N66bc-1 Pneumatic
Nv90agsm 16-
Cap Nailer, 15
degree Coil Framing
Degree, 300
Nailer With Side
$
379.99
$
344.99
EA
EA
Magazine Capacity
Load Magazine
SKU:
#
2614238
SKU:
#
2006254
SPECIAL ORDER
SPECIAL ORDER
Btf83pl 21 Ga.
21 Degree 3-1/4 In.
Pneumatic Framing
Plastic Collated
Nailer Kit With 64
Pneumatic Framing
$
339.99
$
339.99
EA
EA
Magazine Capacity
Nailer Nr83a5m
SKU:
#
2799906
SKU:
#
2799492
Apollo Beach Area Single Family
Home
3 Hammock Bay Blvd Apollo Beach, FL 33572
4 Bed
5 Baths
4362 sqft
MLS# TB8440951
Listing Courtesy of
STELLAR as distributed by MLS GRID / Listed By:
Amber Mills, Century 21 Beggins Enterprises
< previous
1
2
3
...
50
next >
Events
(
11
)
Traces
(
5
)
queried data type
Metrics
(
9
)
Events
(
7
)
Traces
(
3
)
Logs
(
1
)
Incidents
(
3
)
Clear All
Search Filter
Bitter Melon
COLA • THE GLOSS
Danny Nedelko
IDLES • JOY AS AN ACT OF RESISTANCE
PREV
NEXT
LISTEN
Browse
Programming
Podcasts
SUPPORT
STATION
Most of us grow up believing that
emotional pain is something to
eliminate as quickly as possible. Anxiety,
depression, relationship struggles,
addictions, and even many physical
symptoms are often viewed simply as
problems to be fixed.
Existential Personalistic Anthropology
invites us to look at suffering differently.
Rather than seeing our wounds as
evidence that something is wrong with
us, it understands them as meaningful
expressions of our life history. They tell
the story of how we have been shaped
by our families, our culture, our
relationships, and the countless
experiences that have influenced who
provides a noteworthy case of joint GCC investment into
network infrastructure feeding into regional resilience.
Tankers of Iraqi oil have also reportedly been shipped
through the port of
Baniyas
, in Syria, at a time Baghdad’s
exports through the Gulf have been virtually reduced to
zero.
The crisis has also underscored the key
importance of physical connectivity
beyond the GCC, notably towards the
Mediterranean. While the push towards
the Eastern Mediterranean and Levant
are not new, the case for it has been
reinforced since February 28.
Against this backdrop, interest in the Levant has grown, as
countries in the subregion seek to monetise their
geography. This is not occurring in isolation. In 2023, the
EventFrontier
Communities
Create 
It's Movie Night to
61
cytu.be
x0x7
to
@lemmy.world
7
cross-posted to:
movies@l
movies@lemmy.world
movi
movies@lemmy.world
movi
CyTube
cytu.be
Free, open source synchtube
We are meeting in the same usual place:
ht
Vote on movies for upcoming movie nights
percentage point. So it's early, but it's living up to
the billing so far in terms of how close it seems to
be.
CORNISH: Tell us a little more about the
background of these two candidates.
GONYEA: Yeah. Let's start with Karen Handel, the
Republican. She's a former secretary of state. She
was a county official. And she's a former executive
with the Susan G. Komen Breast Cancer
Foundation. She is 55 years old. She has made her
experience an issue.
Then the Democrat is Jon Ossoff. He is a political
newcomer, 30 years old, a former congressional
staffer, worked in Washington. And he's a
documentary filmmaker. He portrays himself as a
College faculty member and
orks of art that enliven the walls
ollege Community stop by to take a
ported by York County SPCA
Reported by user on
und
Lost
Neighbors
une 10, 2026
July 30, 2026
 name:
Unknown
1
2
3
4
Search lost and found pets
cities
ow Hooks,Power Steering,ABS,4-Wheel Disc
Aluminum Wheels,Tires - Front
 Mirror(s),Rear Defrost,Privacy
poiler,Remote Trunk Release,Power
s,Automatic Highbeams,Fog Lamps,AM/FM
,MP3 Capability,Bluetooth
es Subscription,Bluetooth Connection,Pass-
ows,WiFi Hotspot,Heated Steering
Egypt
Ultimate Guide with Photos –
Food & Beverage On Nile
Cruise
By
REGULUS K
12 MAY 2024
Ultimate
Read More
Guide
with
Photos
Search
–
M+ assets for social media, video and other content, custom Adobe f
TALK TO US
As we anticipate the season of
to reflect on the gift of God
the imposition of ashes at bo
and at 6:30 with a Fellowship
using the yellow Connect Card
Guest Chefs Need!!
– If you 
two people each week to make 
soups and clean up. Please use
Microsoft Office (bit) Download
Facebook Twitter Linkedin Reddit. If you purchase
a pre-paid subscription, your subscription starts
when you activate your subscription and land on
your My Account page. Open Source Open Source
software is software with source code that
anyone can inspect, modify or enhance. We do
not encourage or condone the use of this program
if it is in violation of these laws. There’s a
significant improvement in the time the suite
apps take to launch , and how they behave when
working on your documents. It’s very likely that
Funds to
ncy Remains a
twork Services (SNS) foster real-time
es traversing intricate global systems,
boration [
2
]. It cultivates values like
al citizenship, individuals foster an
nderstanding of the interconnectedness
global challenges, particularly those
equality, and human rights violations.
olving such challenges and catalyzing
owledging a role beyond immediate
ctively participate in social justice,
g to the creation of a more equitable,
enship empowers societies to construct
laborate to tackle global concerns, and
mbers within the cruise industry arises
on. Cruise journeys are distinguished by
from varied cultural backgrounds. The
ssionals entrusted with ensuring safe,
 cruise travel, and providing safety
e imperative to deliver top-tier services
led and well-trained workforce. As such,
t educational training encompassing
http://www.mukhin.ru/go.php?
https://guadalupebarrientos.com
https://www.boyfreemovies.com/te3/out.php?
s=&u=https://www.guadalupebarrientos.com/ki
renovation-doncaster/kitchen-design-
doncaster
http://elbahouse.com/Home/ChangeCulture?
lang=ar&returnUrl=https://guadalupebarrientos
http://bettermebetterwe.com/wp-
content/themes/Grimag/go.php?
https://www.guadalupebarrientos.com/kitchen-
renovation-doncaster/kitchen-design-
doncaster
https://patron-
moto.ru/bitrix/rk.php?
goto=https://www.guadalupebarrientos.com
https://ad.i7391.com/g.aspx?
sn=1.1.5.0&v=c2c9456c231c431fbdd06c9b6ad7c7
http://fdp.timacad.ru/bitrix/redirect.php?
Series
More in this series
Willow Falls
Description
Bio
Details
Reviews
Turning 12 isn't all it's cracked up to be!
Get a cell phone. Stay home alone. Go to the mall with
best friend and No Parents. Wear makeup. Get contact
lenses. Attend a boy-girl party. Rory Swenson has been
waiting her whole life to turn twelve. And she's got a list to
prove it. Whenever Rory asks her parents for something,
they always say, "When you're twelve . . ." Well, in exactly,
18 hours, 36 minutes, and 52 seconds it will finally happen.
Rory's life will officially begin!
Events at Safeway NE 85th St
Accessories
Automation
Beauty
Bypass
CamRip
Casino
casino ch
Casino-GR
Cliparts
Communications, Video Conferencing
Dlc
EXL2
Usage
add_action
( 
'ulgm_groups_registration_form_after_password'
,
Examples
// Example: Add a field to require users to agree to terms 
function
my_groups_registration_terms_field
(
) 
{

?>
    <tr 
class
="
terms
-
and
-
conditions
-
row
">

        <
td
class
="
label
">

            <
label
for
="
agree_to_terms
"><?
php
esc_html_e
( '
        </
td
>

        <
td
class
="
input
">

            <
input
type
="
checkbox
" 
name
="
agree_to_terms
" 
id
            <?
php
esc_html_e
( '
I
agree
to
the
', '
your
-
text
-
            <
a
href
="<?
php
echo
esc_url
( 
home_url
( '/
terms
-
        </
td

#####

WORK REQUEST → Whenever the word "something" appears in a line above, copy that line.

OUTPUT →
emotional pain is something to
evidence that something is wrong with
prove it. Whenever Rory asks her parents for something,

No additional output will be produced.